わたしが泡立て器を取り出してくるくると回すポーズをすると、骸さんはその綺麗な顔にいつにも増した皺を寄せた。自分の知らないものを目の前に突き出されたような、不信感満載の表情。む、もしや骸さんは知らないのか。まあ当たり前かもしれないと言われればそうかもしれない。骸さんってあんまりこういうの興味なさそうだもんね。納得納得。わたしがひとりでうんうんと頷いていると、それをちらりと見た骸さんは更に眉間の皺を深くした。阿呆ですねあなたは、とでも言いたげな眼差しにわたしは少し唇を尖らせた。


「もう、なんですかー骸さん」
「阿呆ですねあなたは」
「…やっぱり言った」
「はい?」
「わたしも幻術使えますね骸さん!」
「僕にも分かる言語で話して頂けると助かります」
「きいいい!」


わたしが思わずチョコレートをばらばらと落として手をわきわきさせると、骸さんはわたしを無視してひょいと床に落ちたチョコレートを拾い上げた。くるくると指先で板チョコを回しながらわたしに向かって言葉を発する骸さんは、やっぱりかっこいい。仕草のひとつひとつが優雅だ。しゅっとした顎のラインもイケメンだし、底の見えない海みたいな不思議な色の瞳だってとっても色っぽい。チョコレートを指先で持て遊んでいると、CMにでも出て来そうな出で立ちである。あ、髪の毛のセンスだけはちょっと疑っちゃうけど。


「ちょっと!」
「え!?」
「さっきからずっと質問してるのに僕を無視するとは大した度胸ですね」
「え、あ、ごめんなさい」
「で、何をするつもりなんですか、これで」


これで、と言うと同時に骸さんはくるりとまたチョコレートを一回転させた。イケメンだ。じゃなくて、そうだった。早く作業を開始しなくっちゃ。わたしは、自分が落としたチョコレートたちを拾い上げて、骸さんの眼前にぐい、と突き出した。


「チョコフォンデュしましょう骸さん!」



-

じい、と食い入るように見つめてくる視線を感じて顔を折り畳みのまな板から上げると、真剣な眼差しでこちらを見つめる骸さんとばちり、と視線がぶつかった。その目といったらもう、真剣そのものである。まじまじとわたしの手元を見つめる骸さんは、チョコフォンデュなるものは見たことも聞いたことも無いようで、わたしがさっきチョコフォンデュをやろうと言ったときもぱちぱちと柄にもなく瞬きを繰り返していた。ああ、あの時の骸さん面白かったなあ。いや、可愛かった。幼子のようだった。写真に収めておきたいくらいだったなあ。犬とかがいたら笑い出してたかも。それくらい、きょとんとしてた。ふふ、思い出しても笑みがこぼれてきてしまう。


「ちょっと、手、止まってますよ」
「あ、ごめんなさい」
「……何ですその顔」
「え?」
「ニヤついた顔は不快です」
「なんだとう!?」


思わず拳を振りかざそうとしたが、右手にナイフを握っているのを思い出して踏み止まる。だめだめ、今日はたのしいチョコフォンデュの日なのだ。自らそれをぶちこわしてはいけない。がまん。わたしはまな板の上の残りのチョコレートをざくざくと切って、傍らのちいさいボウルにひょいと入れた。よし、まず第一弾のチョコレートは終了だ。引き続きわたしをじいっと見つめる骸さんに指示を出す。

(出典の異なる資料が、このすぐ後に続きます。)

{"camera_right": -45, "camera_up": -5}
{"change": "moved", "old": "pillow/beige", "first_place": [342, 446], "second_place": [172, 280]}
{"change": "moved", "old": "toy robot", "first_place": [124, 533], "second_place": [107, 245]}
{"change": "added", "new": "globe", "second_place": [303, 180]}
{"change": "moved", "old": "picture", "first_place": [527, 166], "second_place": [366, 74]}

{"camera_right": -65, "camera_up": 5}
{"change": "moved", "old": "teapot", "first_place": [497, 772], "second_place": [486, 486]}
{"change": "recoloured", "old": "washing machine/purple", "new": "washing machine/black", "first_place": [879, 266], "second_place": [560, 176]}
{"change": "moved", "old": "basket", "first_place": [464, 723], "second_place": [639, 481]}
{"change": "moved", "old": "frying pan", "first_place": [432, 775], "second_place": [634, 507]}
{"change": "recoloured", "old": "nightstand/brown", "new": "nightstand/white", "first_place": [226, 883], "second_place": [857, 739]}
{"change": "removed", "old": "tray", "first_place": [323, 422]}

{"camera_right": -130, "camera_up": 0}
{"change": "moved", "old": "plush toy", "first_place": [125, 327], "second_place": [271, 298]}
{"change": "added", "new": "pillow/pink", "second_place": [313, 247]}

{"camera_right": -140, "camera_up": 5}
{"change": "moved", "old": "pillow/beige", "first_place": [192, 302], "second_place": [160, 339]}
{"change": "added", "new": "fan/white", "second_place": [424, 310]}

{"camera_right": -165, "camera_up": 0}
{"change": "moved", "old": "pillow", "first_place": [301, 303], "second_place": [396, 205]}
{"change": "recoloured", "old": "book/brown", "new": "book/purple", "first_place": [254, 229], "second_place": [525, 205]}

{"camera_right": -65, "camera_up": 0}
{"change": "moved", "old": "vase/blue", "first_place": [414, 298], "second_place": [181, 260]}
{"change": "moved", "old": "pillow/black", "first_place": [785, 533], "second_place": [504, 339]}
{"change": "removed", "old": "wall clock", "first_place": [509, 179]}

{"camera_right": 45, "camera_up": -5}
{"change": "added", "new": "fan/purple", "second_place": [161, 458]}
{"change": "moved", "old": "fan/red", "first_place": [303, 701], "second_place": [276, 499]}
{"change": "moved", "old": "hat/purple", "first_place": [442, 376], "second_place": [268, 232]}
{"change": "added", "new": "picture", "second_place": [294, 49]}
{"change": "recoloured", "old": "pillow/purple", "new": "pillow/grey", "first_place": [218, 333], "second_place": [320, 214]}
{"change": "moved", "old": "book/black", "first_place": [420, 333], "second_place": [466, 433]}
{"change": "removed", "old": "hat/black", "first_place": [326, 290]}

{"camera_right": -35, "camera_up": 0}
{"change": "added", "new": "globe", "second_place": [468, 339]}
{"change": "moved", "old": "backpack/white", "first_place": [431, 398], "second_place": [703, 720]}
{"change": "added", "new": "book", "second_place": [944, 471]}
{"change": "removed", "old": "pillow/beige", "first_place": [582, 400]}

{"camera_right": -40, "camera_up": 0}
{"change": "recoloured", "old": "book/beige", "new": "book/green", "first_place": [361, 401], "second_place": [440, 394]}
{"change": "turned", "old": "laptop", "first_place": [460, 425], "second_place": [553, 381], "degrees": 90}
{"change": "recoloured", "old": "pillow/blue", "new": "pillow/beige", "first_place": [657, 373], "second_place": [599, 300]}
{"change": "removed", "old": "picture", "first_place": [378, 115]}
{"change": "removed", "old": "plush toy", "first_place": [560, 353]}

「骸さん、こっちの空のボウルにそこのポットからお湯を入れちゃってください」
「はい?」
「もう、ちゃっちゃとやる!」


ビシイ、と骸さんに人差し指を向けると、骸さんはこちらに向かって不満げな表情をちらりと見せたあとわたしの指示に従った。ゴポポポ、と音を立てて滑り落ちたお湯を確認し、わたしは骸さんの手からボウルを受けとって、チョコレートの入ったボウルをその上に重ねた。お、ナイスなサイズ。ぴったりと止まって上下に動く様子はない。早速、じわりと細かく刻んだチョコレートが溶けはじめていた。よし、うまくいきそう!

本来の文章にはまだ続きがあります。